Like the human brain, AI systems rely on strategies for processing and classifying images. And like the human brain, little is known about the precise nature of those processes. Scientists at Brown University’s Carney Institute for Brain Science are making strides in understanding both systems, publishing a recent paper that helps to explain computer vision in a way the researchers say is accessible as well as more useful than previous models.

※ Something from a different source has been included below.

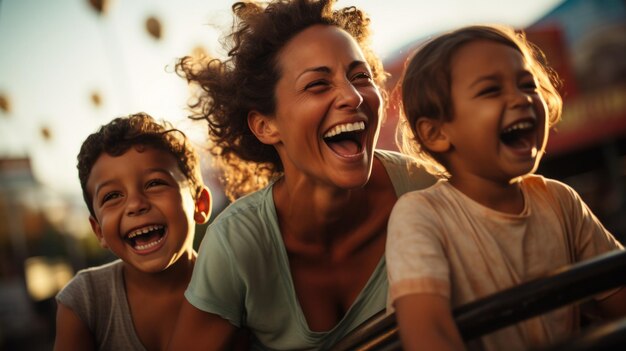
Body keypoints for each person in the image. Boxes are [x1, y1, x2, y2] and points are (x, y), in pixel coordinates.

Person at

“Both the human brain and the deep neural networks that power AI systems are referred to as black boxes because we don’t know exactly what goes on inside,” said Thomas Serre, a Brown professor of cognitive, linguistic and psychological sciences and computer science. “The work that we do at Carney’s Center for Computational Brain Science is trying to understand and characterize brain mechanisms related to learning, vision, and all kinds of things, and highlighting the similarities and differences with AI systems.”
Deep neural networks use learning algorithms to process images, Serre said. They are trained on massive sets of data, such as ImageNet, which has over a million images culled from the web organized into thousands of object categories. The training mainly involves feeding data to the AI system, he explained.
“We don't tell AI systems how to process images — for example, what information to extract from the images to be able to classify them,” Serre said. “The AI system discovers its own strategy. Then computer scientists evaluate the accuracy of what they do after they’ve been trained — for example, maybe the system achieves 90% accuracy on discriminating between a thousand image categories.”
Serre collaborated with Brown Ph.D. candidate Thomas Fel and other computer scientists to develop a tool that allows users to pry open the lid of the black box of deep neural networks and illuminate what types of strategies AI systems use to process images. The project, called CRAFT — for Concept Recursive Activation FacTorization for Explainability — was a joint project with the Artificial and Natural Intelligence Toulouse Institute, where Fel is currently based. It was presented this month at the IEEE/CVF Conference on Computer Vision and Pattern Recognition in Vancouver, Canada.
Serre shared how CRAFT reveals how AI “sees” images and explained the crucial importance of understanding how the computer vision system differs from the human one.
Q. What does CRAFT show about the way AI processes images?
CRAFT provides an interpretation of the complex and high-dimensional visual representations of objects learned by neural networks, leveraging modern machine learning tools to make them more understandable to humans. This leads to a representation of the key visual concepts used by neural networks to classify objects. As an example, let’s think about a type of freshwater fish called a tench. We built a website that allows people to browse and visualize these concepts. Using the website, one can see that AI system’s concept of a tench includes sets of fish fins, heads, tails, eyeballs and more.
These concepts also reveal that deep networks sometimes pick up on biases in datasets. One of the concepts associated with the tench, for example, is the face of a white male, because there are many photos online of sports fishermen holding fish that look like tench. (Yet the system can still distinguish a man from a fish.) In another example, the predominant concept associated with a soccer ball in neural networks is the presence of soccer players on the field. This is likely because the majority of internet images featuring soccer balls also include individual players rather than solely the ball itself.